University of Waterloo, Waterloo, ON, Canada

Paper No. DETC2007-35351, pp. 433-444; 12 pages
doi:10.1115/DETC2007-35351
From:
  • ASME 2007 International Design Engineering Technical Conferences and Computers and Information in Engineering Conference
  • Volume 5: 6th International Conference on Multibody Systems, Nonlinear Dynamics, and Control, Parts A, B, and C
  • Las Vegas, Nevada, USA, September 4–7, 2007
  • Conference Sponsors: Design Engineering Division and Computers and Information in Engineering Division
  • ISBN: 0-7918-4806-X | eISBN: 0-7918-3806-4
  • Copyright © 2007 by ASME

abstract

The piano action is the mechanism that transforms the finger force applied to a key into a motion of a hammer that strikes a piano string. This paper presents a state-of-the-art model of a grand piano action, which is based on the five main components of the action mechanism (key, whippen, jack, repetition lever, and hammer). Even though Askenfelt and Jansson [1] detected some flexibility for the hammer shank in their experiments, all previous piano models have assumed the hammers to be rigid bodies.

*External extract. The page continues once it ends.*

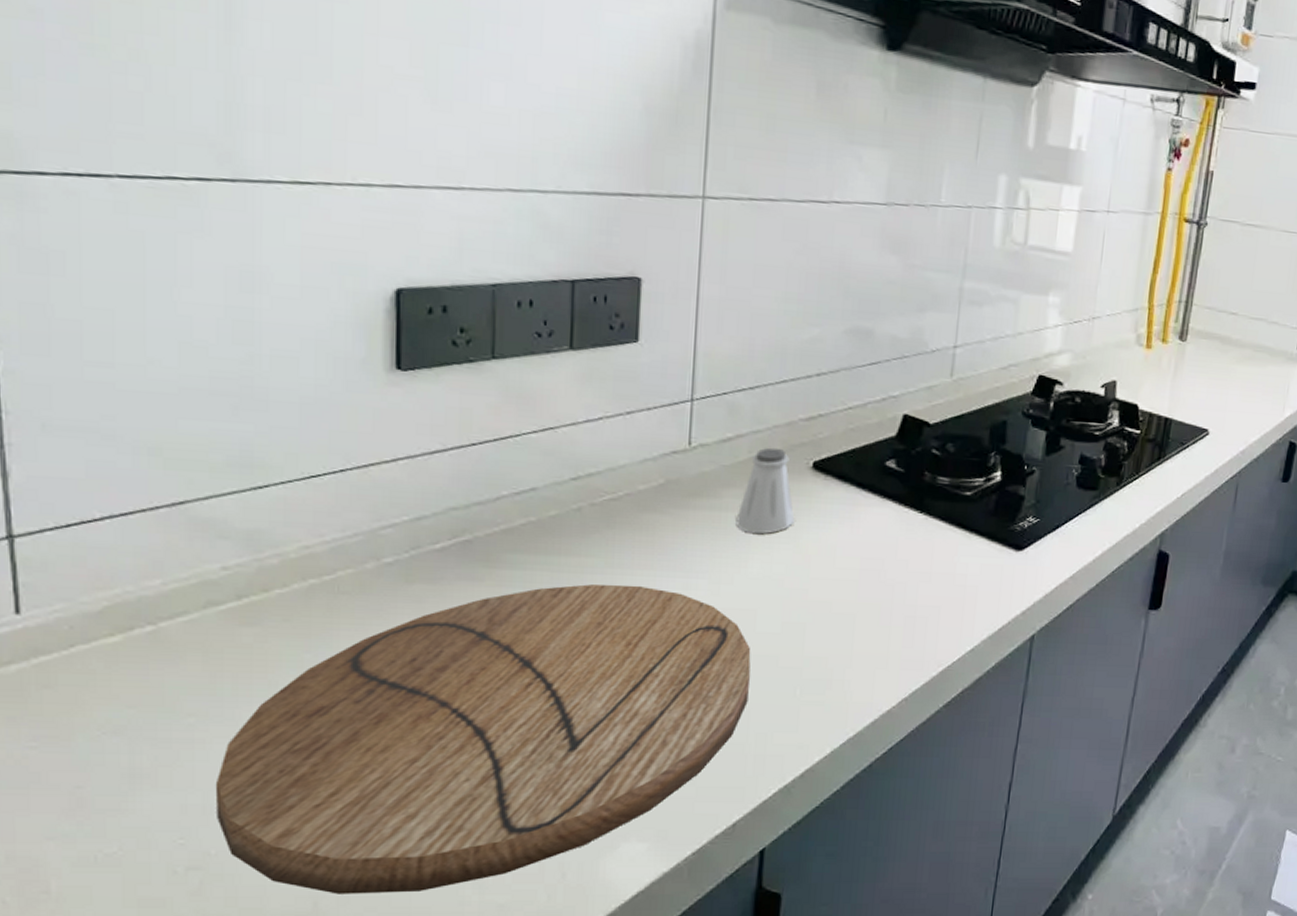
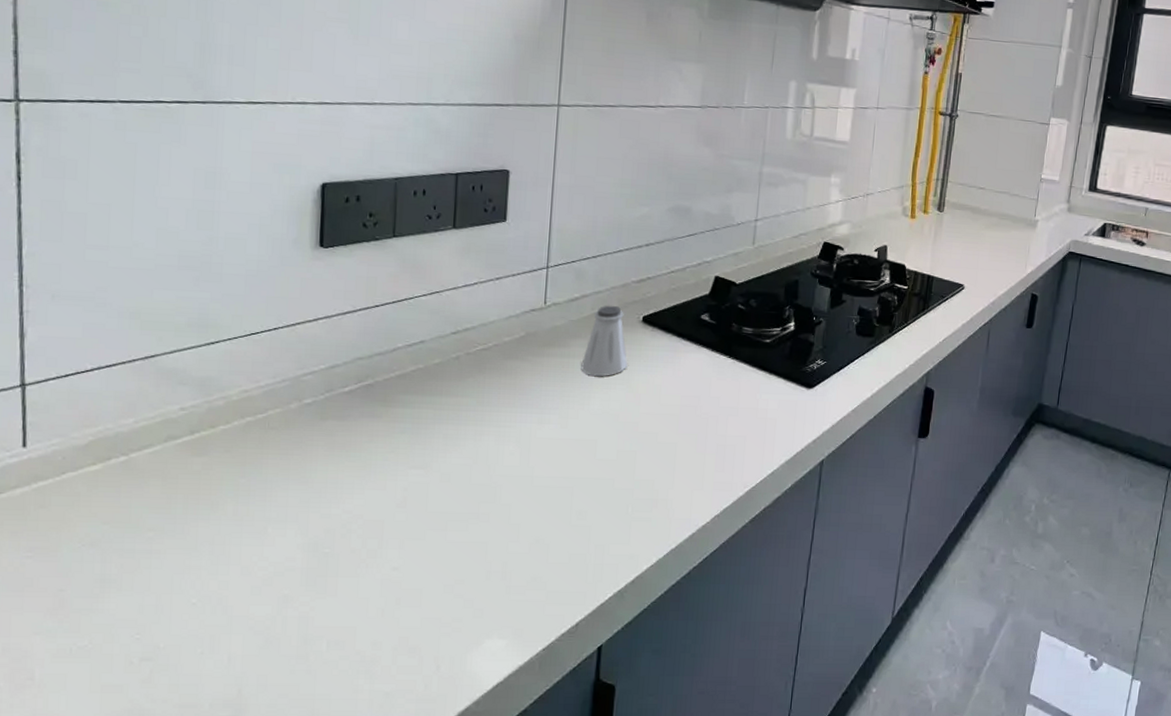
cutting board: present [215,584,751,894] -> none [166,420,592,683]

In this paper, we have accounted for the hammer shank flexibility using a Rayleigh beam model. It turns out that the flexibility of the hammer shank does not significantly affect the rotation of the other parts of the piano mechanism, compared with the case that the hammer shank has been modeled as a rigid part. However, the flexibility of the hammer shank changes the impact velocity of the hammer head, and also causes a greater scuffing motion for the hammer head during the contact with the string. To validate the theoretical results, experimental measurements were taken by two strain gauges mounted on the hammer shank, and by optical encoders at three of the joints.